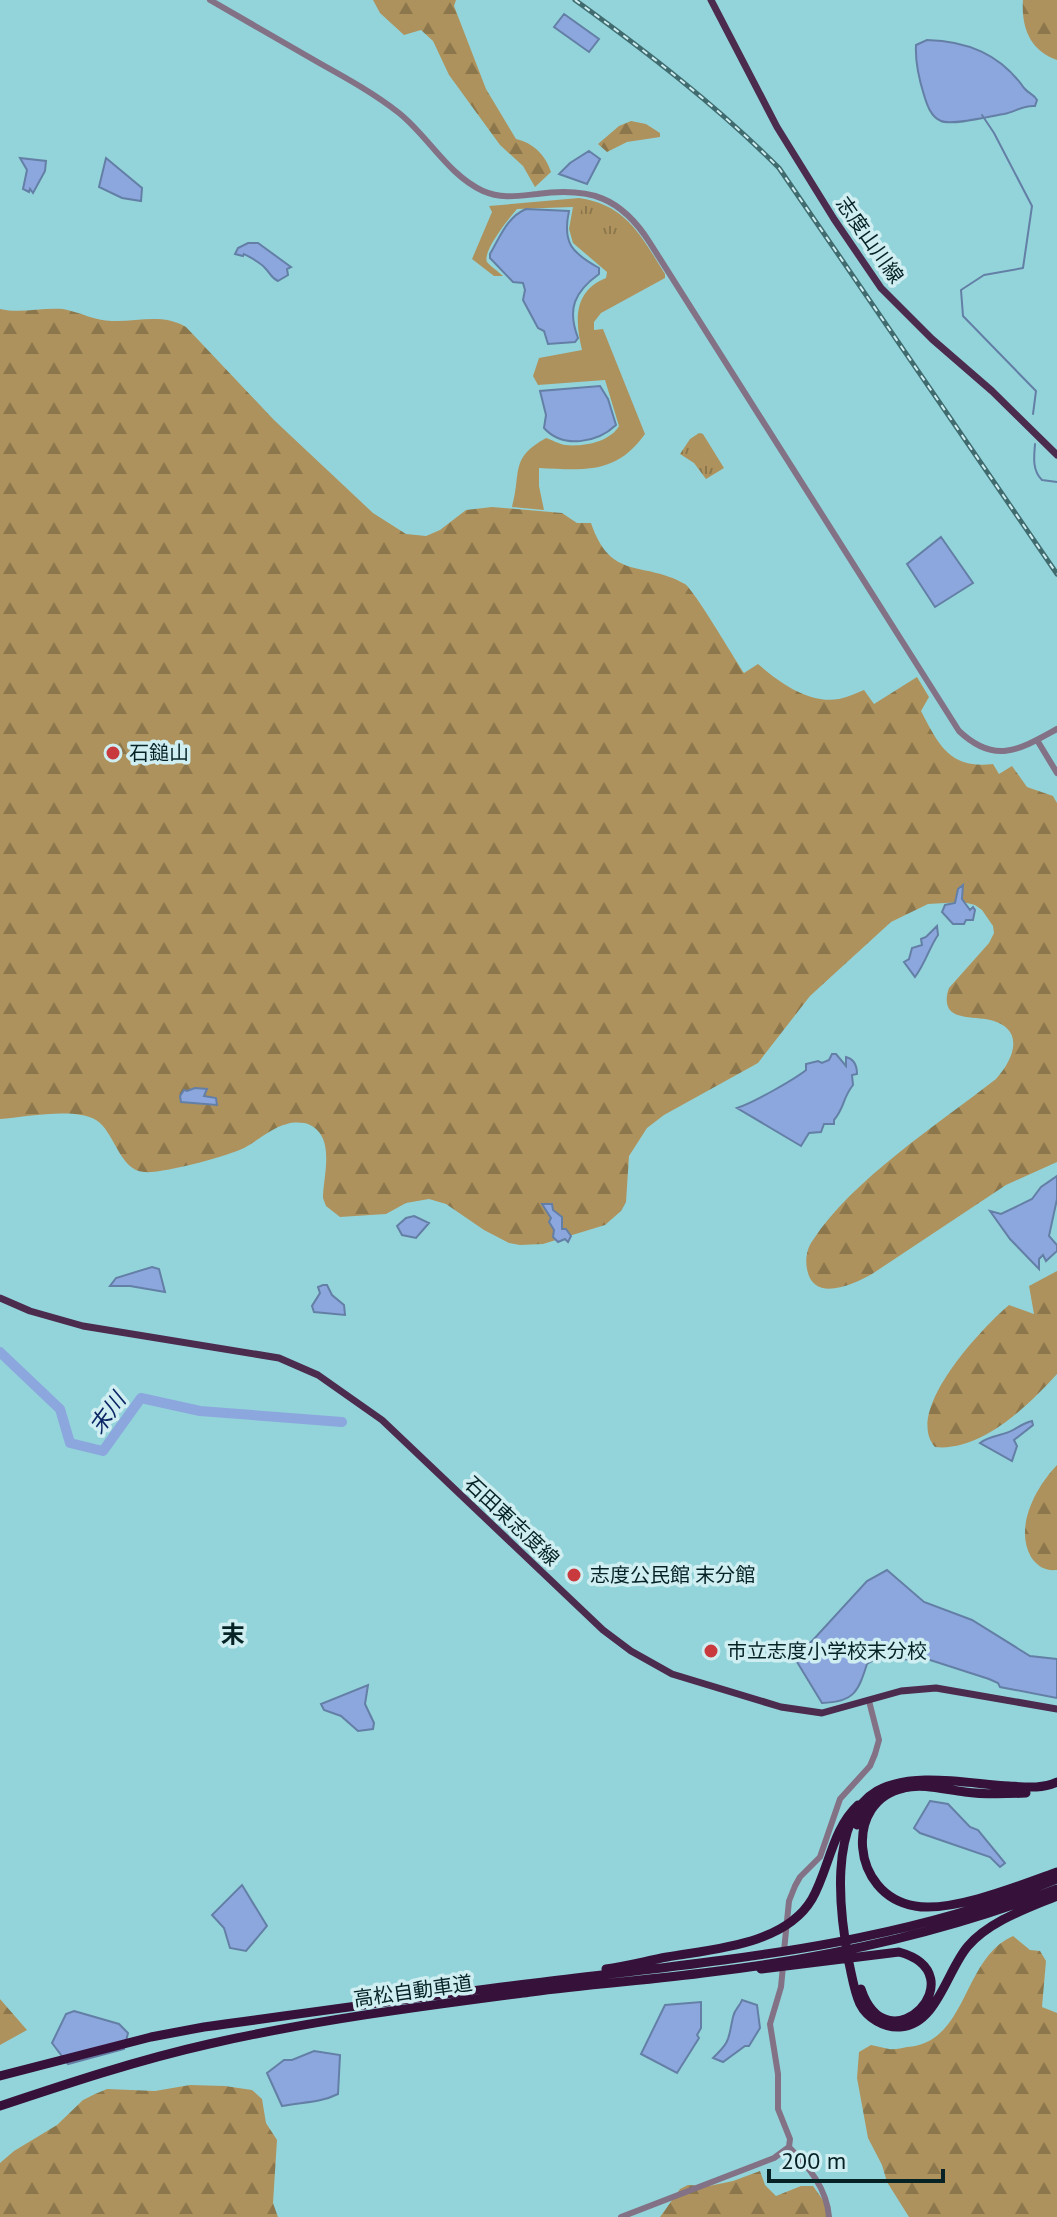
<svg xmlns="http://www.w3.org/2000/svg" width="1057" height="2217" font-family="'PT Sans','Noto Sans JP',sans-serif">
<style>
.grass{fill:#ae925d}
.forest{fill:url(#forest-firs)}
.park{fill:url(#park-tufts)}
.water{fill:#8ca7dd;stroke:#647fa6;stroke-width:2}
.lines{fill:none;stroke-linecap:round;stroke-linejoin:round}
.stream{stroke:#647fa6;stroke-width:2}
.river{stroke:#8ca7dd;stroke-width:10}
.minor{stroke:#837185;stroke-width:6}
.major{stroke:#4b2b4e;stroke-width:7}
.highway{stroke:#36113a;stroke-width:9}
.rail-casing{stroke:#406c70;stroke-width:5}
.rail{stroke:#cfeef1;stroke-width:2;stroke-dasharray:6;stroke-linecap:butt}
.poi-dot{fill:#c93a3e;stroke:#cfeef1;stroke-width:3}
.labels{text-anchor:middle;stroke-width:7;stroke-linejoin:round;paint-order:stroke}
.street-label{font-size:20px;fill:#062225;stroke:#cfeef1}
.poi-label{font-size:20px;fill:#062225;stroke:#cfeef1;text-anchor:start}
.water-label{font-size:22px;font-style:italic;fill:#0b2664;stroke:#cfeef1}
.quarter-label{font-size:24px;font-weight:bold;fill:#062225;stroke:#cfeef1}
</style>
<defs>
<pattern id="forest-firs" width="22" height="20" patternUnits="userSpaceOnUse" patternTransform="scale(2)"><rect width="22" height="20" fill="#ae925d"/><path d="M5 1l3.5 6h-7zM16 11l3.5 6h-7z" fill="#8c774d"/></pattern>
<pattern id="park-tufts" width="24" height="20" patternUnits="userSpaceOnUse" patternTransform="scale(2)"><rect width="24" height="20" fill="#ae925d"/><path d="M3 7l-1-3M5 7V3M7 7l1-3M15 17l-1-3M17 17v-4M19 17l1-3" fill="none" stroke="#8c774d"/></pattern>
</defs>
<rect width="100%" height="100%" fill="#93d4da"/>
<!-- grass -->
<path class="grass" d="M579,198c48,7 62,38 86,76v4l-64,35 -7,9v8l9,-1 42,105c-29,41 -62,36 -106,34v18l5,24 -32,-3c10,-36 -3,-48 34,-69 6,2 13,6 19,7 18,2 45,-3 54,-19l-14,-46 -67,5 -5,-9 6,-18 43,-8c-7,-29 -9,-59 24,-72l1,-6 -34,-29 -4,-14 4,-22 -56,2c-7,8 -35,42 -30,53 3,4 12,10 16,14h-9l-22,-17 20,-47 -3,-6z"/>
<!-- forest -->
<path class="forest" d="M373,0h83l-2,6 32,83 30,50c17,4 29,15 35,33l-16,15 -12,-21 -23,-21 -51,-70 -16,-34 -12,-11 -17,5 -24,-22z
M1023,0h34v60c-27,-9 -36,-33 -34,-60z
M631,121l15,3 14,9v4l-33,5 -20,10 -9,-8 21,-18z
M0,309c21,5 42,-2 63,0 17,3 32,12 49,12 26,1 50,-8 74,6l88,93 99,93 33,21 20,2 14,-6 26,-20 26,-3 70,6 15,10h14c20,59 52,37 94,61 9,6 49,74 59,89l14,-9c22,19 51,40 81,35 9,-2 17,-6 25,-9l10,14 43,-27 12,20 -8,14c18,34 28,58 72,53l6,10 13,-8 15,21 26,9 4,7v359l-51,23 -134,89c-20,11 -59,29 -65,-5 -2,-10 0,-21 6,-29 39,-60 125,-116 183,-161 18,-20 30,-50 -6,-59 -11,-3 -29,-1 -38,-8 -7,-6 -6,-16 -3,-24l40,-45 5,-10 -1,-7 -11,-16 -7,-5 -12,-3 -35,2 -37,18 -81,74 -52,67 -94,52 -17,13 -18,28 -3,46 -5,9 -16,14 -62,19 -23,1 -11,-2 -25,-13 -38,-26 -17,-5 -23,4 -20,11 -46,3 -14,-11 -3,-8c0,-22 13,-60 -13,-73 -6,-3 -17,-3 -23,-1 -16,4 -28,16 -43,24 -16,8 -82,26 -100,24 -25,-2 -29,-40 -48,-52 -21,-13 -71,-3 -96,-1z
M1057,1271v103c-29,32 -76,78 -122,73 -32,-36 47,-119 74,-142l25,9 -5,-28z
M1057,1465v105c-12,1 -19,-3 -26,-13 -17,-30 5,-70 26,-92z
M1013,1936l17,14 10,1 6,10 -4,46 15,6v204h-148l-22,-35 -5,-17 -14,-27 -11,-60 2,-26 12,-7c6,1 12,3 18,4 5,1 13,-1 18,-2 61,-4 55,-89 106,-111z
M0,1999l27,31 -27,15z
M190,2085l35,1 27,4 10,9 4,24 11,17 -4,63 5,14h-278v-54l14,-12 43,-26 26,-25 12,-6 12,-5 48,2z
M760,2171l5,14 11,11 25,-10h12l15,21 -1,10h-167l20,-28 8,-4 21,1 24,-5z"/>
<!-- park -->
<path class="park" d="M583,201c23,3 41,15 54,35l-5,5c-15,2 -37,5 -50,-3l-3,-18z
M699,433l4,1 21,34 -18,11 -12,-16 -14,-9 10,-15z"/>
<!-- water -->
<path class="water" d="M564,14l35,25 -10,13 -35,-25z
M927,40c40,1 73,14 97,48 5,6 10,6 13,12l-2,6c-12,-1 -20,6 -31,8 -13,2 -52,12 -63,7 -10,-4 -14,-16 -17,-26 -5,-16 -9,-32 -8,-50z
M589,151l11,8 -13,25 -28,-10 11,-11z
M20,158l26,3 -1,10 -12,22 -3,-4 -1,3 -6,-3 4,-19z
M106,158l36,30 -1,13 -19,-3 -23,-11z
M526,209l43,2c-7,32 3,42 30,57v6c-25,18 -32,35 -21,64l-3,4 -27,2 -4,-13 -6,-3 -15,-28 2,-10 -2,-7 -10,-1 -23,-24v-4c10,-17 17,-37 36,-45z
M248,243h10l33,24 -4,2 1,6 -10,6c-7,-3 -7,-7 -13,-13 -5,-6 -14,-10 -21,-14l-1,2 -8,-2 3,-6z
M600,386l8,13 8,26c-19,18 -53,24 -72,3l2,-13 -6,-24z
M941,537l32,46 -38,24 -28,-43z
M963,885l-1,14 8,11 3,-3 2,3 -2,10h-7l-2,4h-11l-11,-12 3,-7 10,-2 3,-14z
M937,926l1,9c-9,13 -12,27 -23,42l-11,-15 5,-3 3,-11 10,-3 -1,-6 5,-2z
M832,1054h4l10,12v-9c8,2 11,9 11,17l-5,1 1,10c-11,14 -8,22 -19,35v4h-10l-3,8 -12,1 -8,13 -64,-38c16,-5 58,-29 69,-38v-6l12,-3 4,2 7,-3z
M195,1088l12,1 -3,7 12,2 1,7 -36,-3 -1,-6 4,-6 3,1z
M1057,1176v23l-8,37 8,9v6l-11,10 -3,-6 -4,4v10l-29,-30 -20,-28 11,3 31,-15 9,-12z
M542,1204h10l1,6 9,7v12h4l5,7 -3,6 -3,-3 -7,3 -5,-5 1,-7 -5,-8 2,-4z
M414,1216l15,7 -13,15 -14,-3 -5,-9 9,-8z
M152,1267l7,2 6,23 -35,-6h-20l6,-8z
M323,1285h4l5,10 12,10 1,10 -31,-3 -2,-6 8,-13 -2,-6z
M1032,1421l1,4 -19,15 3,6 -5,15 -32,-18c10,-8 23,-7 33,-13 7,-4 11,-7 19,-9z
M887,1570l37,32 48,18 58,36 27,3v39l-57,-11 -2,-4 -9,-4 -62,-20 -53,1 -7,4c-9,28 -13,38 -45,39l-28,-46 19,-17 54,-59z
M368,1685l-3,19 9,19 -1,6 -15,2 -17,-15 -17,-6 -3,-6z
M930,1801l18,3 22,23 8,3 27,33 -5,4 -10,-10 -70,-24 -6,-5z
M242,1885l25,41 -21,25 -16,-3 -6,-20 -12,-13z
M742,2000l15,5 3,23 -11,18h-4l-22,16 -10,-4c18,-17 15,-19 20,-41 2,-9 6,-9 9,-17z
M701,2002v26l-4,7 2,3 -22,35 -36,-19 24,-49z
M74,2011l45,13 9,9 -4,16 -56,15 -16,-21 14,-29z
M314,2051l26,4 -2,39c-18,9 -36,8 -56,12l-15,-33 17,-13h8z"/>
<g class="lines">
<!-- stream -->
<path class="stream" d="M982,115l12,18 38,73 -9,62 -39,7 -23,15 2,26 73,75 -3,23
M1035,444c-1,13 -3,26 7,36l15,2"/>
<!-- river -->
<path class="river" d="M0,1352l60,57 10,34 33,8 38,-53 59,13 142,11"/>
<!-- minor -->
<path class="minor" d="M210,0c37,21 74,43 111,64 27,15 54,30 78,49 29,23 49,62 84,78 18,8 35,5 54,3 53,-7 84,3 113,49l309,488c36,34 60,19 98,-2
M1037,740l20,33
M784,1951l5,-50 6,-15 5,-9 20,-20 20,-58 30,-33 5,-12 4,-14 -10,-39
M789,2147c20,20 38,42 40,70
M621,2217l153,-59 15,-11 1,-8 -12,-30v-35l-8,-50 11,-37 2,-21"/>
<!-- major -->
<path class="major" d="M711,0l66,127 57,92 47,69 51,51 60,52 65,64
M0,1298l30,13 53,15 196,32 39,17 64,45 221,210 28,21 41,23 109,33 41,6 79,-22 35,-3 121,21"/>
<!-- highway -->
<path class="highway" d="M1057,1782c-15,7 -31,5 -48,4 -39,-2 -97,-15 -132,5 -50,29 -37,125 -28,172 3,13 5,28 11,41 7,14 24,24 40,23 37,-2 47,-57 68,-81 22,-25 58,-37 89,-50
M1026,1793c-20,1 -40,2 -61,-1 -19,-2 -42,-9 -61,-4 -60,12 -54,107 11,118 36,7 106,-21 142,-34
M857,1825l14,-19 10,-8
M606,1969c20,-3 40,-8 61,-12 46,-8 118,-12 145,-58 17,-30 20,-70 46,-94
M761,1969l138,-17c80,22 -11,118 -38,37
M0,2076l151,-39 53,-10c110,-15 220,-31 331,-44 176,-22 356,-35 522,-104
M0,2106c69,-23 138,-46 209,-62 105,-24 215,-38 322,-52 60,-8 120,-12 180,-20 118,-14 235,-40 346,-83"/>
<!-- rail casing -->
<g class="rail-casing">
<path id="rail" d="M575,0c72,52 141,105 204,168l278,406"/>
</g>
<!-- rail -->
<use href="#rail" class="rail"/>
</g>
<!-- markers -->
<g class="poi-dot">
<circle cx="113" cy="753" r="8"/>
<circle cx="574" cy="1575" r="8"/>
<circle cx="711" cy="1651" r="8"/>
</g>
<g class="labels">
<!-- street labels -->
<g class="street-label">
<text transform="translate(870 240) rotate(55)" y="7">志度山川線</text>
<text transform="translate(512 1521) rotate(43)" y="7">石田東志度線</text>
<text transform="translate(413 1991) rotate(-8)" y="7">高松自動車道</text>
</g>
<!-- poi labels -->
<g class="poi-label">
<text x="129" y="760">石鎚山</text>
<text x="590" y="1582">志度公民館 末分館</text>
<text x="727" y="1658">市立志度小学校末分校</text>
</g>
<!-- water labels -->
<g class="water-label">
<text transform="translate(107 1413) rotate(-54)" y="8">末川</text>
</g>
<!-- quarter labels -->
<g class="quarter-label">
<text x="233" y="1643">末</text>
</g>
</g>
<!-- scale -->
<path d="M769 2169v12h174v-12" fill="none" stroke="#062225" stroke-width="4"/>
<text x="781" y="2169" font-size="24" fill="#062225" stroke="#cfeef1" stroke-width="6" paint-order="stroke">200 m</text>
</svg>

_PROBLEM REQUIREMENTS_: Above are records; say how many of their lines contain the word "linecap", giving only the number.

_EXERCISE RESPONSE_: 2